Neighborhood resident Paul Starks is one of her most recent recruits. She made her pitch to him while he was working at a drug store near the station. 

We need to have one love and work together to keep our students, our staff and the community safe.”
-- Jeff Hester, Allied Universal

Starks is thrilled with his new gig, which he said is “no comparison” to his last job. 

“They back up what they say here,” Starks said. “She’s a woman of her word—I respect that.” 

Several members of Jeff and Tisha’s team have stayed for a decade or more. And Jeff has been known to drive employees to and from work.

“Whether it’s Tisha and me, my supervisor, or all my officers, we are a family here,” Jeff said. “We need to have one love and work together to keep our students, our staff and the community safe.”

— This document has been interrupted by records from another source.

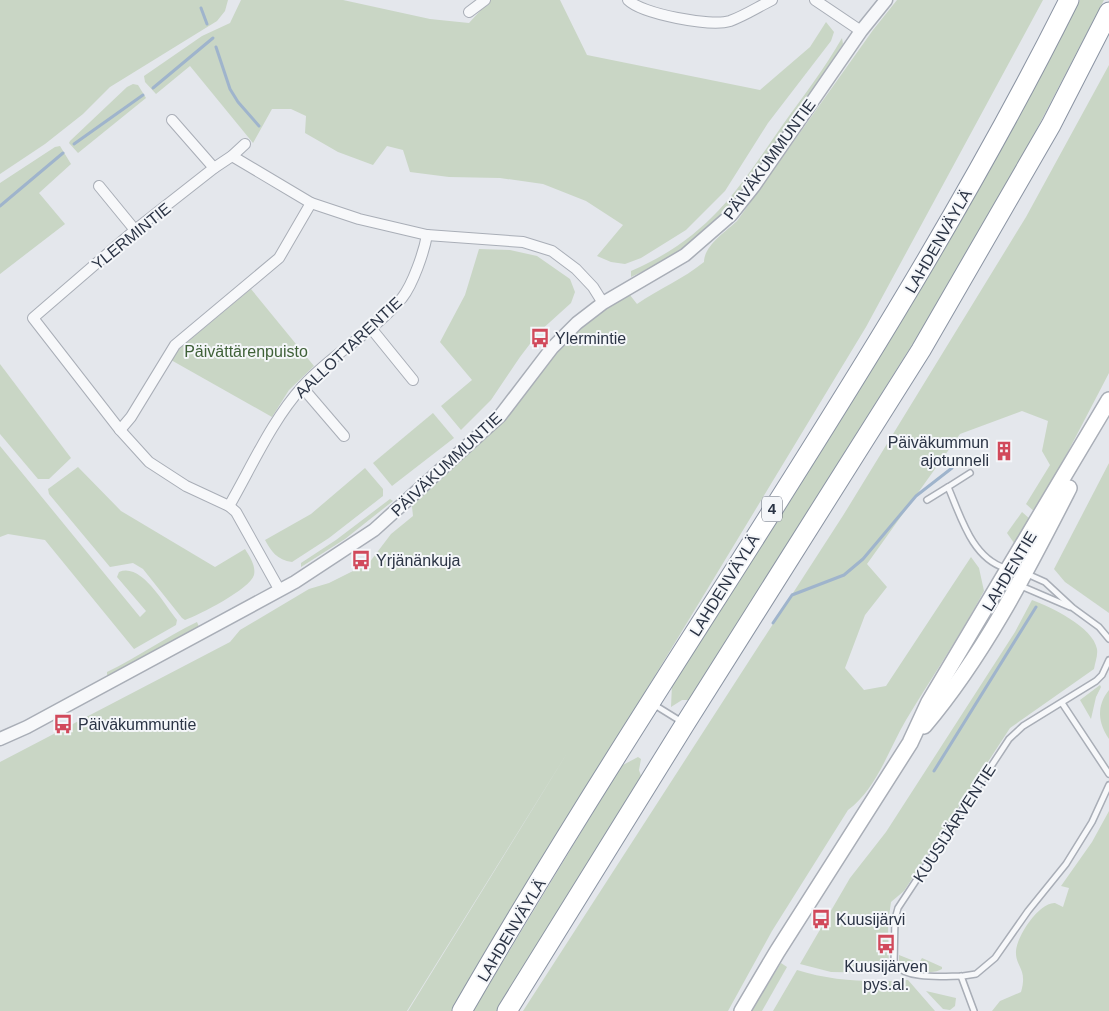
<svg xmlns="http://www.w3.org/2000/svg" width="1109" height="1011" font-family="Helvetica,sans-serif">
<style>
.green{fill:#c9d6c5}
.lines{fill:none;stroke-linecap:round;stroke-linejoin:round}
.stream{stroke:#9fb4cc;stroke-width:3}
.service-casing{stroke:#a9aeb7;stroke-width:8}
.minor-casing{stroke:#a9aeb7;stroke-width:12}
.tertiary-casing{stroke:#a9aeb7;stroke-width:15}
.secondary-casing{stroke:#a9aeb7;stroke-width:18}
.motorway-casing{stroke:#8b94a3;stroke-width:21}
.service{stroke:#f7f8fa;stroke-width:5}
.minor{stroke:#f7f8fa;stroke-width:10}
.tertiary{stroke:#f7f8fa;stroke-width:12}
.secondary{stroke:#fff;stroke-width:15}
.motorway{stroke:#fff;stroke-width:19}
.labels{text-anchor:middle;stroke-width:4;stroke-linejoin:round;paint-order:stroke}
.shield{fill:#f4f6f9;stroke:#676e7b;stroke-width:1}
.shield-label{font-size:15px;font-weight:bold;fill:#2b3445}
.street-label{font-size:16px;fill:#2b3445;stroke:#f4f6f9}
.poi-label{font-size:16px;fill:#2b3445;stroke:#f4f6f9;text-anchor:start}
.park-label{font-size:16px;fill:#3f6138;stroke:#f4f6f9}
</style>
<rect width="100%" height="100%" fill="#e4e7ec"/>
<g class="green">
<polygon points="0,0 228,0 225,11 217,21 110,87 83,114 45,144 0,174"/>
<polygon points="241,0 343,0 430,19 469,23 490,0 560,0 587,55 760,90 810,47 826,22 834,32 831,41 768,123 725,191 686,230 641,258 625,264 611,262 597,256 623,225 586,201 543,184 500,178 449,177 410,172 403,150 387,146 373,165 338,152 305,133 306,116 291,109 272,109 253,143 190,66 156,94 145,82 144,76 202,36 230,23"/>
<path d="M897,0H1043L866,327L452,1011H408L569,750L407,1011H0V762L230,642L240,630L309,589L329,583L369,563L391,534L413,516L411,497L500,416L552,348L626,290L637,304C659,289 683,279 704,262C704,246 725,232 737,221L873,30Z"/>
<polygon points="1080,0 1104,0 1016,169 945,292 690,700 682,700 671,707 672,684 912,302 1016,122"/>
<path d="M842,38L843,44L797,113L727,210L688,246L652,267L631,277V271C709,237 737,191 784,123C804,95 825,68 842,38Z"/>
<path d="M1109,65V373L1036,513L1026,504L1050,465L1042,451L1048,421L1022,411L960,434L867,564L887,587L865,615L845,668L864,690L886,686L971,557L979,568L984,591C960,636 932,677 906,720C889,749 876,790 848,810L772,931L728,1011H523L844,514L1026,217Z"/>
<polygon points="133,84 138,85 146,98 78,153 69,143 70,141 127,87"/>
<polygon points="60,146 71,164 39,193 65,224 0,274 0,183 55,147"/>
<polygon points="479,249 510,250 537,256 570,279 575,292 571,303 539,332 520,357 491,400 461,430 441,406 472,380 440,342 465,295"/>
<polygon points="251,289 314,366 289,390 272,417 171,360 180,348"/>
<polygon points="0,364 71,458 49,479 38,479 0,434"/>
<polygon points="433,413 454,438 392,486 373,463"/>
<path d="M0,446L140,617L146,611L117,577L119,572C141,562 164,604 177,620L176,625L134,649L45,540L8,534L0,537Z"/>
<polygon points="1109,463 1109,613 1065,582 1054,569"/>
<path d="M78,467L121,511L215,567L245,549C250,557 256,566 254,575C250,589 199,615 185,620L182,618L143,569L133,563L110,567L49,494L48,489Z"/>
<path d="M365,468L383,489V496L329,538L292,562C277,560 271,551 265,540L311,514Z"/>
<polygon points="390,499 393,501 345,539 301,567 301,563 336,540"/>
<polygon points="1022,512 1030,519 1014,543 1007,533"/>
<path d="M1032,600C1051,607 1093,627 1097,649C1098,656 1095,662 1094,669L1010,728L904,891L891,902L888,924L889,973L831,972L800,964L850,878L886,832L1015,632Z"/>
<path d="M197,622L199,627L151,655L107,676V672C138,657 166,637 197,622Z"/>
<polygon points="1100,685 1101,687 1096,697 1091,719 1080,700"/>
<path d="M1109,690V739C1098,723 1096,706 1109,690Z"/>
<polygon points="638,757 641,759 639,770 641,776 498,1011 473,1011 621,766"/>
<path d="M1109,811V1011H992L1000,1001L1021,992C1028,968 1015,967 1016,951C1017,936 1039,902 1055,903L1063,907L1069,888L1061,886L1092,842Z"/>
<path d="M899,955L919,963L922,958L942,967V969C929,977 912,967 899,962Z"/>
<polygon points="781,963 787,967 762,1011 751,1011"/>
<path d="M797,970C832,981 871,983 908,980L935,1011H773Z"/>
<polygon points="926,991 956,998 955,1006 950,1010 943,1009"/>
</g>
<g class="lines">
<g class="stream">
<polyline points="201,8 207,24"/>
<polyline points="216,47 230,89 238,102 259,126"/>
<polyline points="153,88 213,38"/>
<polyline points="74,144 143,95"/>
<polyline points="0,206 63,153"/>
<polyline points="773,623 792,595 844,575 863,559 916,496 952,468"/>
<polyline points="934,771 1036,607"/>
</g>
<defs>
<g id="service">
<path d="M970,473L948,487C961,517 972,558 1005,568"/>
<polyline points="927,500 948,487"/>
<polyline points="1025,573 1045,582 1073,608 1099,627 1109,639"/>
<polyline points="1021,586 1070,607"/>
<path d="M1109,660L1102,675L1096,681L1023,726L1009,739L898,908L895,919L894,964C908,980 942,976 963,976L976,974L995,958L1028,911L1066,864L1092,822L1109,785"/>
<polyline points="1062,703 1109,774"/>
<polyline points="653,704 682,722"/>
<polyline points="961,976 974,1011"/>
</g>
<g id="minor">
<path d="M628,0C642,14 711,27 730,21C744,16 758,7 772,0"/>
<polyline points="815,0 861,31"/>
<polyline points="469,12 485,0"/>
<polyline points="172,120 214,168"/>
<polyline points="245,144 232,156 214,168 135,230 33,318 120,430 149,462 186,486 229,506 236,512 279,589"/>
<polyline points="232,156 311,203 359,219 427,235 523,242 552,251 576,269 593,287 603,303"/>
<polyline points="99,186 135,230"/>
<polyline points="370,327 413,380"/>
<polyline points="302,387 344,436"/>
<polyline points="120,430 131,417 175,345 279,258 311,203"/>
<path d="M229,506C252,466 272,420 303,386C333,353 374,332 402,298C413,284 424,252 427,235"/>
</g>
<polyline id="tertiary" points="0,739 27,727 295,582 374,530 500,416 552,348 577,323 603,303 685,255 731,215 754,186 861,31 886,0"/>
<g id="secondary">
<path d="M924,726C984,655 1027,570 1069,488"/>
<polyline points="742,1011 777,952 910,743 929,702 1109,400"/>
</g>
<g id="motorway">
<path d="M462,1011C658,670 893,352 1069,0"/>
<polyline points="507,1011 685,724 921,350 1051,125 1109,12"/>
</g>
</defs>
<use href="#service" class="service-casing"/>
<use href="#minor" class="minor-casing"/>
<use href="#tertiary" class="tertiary-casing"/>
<use href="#secondary" class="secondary-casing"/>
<use href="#motorway" class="motorway-casing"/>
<use href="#service" class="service"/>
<use href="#minor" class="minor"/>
<use href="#tertiary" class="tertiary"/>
<use href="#secondary" class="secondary"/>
<use href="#motorway" class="motorway"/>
</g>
<defs>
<symbol id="bus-bare" viewBox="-9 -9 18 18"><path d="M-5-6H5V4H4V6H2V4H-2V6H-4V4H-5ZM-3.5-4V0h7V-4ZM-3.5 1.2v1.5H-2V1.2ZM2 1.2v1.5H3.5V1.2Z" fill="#d1495b" stroke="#f4f6f9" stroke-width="2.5" paint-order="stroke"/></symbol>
<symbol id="building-bare" viewBox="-9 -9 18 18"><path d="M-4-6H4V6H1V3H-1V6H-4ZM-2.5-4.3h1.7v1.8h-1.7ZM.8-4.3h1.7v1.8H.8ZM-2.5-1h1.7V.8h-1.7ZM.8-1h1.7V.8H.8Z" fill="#d1495b" stroke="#f4f6f9" stroke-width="2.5" paint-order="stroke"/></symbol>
</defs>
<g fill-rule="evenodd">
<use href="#bus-bare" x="526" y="324" width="28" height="28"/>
<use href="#building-bare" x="990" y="437" width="28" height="28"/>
<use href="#bus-bare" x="347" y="546" width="28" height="28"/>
<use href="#bus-bare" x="49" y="710" width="28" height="28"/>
<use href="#bus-bare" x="807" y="905" width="28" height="28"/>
<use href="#bus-bare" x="872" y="930" width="28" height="28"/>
</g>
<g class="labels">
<rect class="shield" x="762" y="496.5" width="20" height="25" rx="4"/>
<g class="shield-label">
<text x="772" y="514">4</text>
</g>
<g class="street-label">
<text transform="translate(769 159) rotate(-54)" y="6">PÄIVÄKUMMUNTIE</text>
<text transform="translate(131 236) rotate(-39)" y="6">YLERMINTIE</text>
<text transform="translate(938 241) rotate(-60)" y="6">LAHDENVÄYLÄ</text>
<text transform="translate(348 347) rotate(-43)" y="6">AALLOTTARENTIE</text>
<text transform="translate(446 464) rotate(-43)" y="6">PÄIVÄKUMMUNTIE</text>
<text transform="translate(1009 571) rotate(-59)" y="6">LAHDENTIE</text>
<text transform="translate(724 585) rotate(-58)" y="6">LAHDENVÄYLÄ</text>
<text transform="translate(954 823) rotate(-57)" y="6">KUUSIJÄRVENTIE</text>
<text transform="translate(511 930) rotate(-59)" y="6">LAHDENVÄYLÄ</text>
</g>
<g class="poi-label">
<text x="555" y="344">Ylermintie</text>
<text x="989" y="448" text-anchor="end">Päiväkummun<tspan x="989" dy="18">ajotunneli</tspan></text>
<text x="376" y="566">Yrjänänkuja</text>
<text x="78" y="730">Päiväkummuntie</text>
<text x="836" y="925">Kuusijärvi</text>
<text x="886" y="972" text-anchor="middle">Kuusijärven<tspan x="886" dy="18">pys.al.</tspan></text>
</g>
<g class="park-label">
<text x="246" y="357">Päivättärenpuisto</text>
</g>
</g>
</svg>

One of the most harrowing days from Tisha’s career came in her first year with the company, when she stopped a child abduction in progress. Joe Garcia, Temple’s deputy director of administration of Campus Safety Services, remembers it vividly.  

“This was a very dangerous situation with an enraged guy filled with passion and threatening to hurt a child,” said Garcia, who was captain at the Health Sciences Center at the time. “Tisha put her life on the line for that baby, getting in the elevator with this guy, de-escalating the situation, and slowing him down as university police officers arrived at the scene.”

Garcia said she stopped a nightmare scenario. 

“I call her ‘Super Tish,’” he said. “We are forever indebted to Tisha Hester.”

Overhearing him, she replied, “I’m forever dedicated to you guys, too.”

Garcia also has fond memories of creating security drills with Jeff to test staff at opportune times and keep them on their toes.

“Jeff’s favorite of all the exercises that we developed was the infant abduction prevention drill, which we’d conduct at two or three in the morning, and—to make it tougher—always on the eve of a major holiday,” Garcia said.
 
Both siblings have been recognized by Temple’s Campus Safety Services leadership numerous times over the years, and a photo of Jeff receiving a certificate for his 20 years of service hangs in Tisha’s cubicle. 

On just the other side of the cubicle wall, Jeff can’t see his sister as he works on his computer and makes calls to personnel in the field, but he can hear her working too, and he can hear her laugh.